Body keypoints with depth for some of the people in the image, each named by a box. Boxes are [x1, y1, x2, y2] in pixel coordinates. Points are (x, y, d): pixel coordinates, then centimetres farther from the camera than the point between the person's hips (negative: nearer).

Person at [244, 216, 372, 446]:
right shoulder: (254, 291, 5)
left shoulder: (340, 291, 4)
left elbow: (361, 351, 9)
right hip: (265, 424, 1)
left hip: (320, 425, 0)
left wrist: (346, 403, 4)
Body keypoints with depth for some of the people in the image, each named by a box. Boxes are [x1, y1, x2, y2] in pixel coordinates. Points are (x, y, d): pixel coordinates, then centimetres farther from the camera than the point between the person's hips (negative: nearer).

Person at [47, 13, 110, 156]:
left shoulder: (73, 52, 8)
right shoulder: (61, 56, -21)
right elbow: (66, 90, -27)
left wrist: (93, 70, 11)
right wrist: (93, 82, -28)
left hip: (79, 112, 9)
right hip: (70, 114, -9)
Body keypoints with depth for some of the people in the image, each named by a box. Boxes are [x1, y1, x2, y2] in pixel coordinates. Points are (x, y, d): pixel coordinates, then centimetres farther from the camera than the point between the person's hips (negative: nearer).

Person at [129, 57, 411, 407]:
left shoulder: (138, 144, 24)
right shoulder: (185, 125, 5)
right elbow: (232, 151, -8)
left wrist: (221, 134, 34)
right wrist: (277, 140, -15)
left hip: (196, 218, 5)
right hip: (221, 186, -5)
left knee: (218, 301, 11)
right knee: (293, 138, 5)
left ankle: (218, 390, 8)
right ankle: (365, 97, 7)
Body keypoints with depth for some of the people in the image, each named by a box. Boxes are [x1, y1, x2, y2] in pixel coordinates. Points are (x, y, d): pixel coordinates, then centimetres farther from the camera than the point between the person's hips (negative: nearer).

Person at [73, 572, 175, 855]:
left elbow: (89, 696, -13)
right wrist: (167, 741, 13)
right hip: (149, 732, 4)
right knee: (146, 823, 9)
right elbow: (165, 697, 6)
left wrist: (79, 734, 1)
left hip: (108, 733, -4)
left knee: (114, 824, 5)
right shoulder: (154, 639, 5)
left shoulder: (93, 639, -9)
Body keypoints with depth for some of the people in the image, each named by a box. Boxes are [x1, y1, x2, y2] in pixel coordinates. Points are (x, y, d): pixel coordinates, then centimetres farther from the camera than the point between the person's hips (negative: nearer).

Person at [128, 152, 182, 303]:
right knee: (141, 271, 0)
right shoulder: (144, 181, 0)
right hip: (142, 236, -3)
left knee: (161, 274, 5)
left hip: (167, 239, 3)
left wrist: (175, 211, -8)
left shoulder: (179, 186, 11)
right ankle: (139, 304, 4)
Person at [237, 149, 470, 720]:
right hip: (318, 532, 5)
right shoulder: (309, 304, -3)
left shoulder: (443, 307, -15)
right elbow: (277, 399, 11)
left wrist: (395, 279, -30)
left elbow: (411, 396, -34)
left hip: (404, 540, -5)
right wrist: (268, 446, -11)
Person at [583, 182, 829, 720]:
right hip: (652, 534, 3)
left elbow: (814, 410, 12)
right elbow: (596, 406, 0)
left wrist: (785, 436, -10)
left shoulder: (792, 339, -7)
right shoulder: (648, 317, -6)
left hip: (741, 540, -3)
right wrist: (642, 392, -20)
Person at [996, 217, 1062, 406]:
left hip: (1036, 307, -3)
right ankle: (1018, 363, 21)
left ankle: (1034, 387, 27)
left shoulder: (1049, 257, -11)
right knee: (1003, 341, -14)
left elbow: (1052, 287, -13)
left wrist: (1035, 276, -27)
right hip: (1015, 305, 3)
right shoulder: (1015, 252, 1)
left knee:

» Exercise requirements
When a line of the records above contains the string "knee", count it once; then give the total and nothing else.

» Solution for this exercise
8